*Collected data:*
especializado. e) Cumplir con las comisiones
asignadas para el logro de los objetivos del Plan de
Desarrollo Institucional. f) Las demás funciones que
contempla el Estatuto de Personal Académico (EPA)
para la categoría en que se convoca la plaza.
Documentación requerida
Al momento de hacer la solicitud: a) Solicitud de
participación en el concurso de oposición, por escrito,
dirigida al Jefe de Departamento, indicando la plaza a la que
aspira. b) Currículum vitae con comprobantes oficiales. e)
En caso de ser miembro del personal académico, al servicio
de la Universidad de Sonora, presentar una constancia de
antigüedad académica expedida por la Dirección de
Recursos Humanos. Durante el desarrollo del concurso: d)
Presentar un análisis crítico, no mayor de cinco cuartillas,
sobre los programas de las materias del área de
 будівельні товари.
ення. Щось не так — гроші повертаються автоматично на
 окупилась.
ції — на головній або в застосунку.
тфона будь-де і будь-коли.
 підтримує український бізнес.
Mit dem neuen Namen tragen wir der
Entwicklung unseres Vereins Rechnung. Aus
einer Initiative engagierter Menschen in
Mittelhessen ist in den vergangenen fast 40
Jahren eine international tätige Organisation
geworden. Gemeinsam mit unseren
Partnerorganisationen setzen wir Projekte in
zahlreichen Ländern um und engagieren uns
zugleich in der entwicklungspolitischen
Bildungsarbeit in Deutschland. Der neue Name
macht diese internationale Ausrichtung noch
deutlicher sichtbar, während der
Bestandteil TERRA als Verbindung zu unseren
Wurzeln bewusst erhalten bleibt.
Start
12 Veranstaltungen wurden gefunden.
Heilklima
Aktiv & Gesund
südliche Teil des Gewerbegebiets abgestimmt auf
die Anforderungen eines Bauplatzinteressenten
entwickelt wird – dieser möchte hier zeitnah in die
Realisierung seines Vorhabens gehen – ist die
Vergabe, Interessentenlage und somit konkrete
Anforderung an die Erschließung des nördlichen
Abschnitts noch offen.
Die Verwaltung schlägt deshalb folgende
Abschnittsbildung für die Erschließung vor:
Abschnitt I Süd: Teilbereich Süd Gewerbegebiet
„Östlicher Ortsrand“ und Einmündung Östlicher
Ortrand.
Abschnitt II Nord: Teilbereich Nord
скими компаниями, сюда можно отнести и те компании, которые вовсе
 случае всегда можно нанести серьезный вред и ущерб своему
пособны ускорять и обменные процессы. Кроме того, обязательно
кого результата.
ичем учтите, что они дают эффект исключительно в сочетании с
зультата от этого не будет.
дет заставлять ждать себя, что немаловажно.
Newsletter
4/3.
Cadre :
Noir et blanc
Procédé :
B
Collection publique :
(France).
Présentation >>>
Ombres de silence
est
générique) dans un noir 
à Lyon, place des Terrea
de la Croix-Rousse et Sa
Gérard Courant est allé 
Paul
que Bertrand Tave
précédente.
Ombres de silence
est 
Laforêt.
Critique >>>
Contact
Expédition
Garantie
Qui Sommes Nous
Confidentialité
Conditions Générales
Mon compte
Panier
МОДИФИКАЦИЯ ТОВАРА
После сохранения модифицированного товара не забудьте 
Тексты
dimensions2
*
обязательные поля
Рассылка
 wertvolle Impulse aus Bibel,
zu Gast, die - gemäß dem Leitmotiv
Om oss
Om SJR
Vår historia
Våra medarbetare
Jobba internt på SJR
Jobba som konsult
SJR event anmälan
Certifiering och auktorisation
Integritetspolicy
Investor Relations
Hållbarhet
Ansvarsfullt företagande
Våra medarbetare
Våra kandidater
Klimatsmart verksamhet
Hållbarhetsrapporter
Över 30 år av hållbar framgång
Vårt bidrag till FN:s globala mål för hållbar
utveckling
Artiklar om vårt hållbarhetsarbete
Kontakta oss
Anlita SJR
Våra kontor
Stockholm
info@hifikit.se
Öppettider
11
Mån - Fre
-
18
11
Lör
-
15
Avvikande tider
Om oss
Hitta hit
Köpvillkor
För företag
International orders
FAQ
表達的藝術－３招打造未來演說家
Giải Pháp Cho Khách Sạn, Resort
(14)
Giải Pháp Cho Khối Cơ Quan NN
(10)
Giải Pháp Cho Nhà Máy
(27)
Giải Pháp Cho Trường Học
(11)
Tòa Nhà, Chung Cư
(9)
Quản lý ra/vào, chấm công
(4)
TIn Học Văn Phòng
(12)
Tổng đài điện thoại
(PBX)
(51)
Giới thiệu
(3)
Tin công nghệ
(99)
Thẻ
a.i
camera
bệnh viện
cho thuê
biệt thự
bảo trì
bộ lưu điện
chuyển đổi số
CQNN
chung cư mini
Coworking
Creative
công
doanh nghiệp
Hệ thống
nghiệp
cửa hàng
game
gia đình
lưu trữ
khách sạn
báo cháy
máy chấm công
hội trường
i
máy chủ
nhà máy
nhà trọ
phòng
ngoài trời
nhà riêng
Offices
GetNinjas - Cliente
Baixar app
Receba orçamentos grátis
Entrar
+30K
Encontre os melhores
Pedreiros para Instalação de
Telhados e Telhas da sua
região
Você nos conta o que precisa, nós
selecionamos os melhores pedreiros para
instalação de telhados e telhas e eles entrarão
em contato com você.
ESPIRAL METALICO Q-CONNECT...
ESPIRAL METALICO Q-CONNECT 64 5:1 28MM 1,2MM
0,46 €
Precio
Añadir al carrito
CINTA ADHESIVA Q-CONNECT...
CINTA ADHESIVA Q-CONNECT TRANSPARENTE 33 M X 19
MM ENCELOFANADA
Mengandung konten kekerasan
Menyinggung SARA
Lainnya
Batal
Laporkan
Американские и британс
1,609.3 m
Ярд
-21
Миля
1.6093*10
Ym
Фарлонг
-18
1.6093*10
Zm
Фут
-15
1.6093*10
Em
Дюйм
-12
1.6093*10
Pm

*PROBLEM TO WORK ON:* Check each line of the data above for the string "Jobba", then report how many lines have it, with no other words.

*YOUR RESPONSE:* 2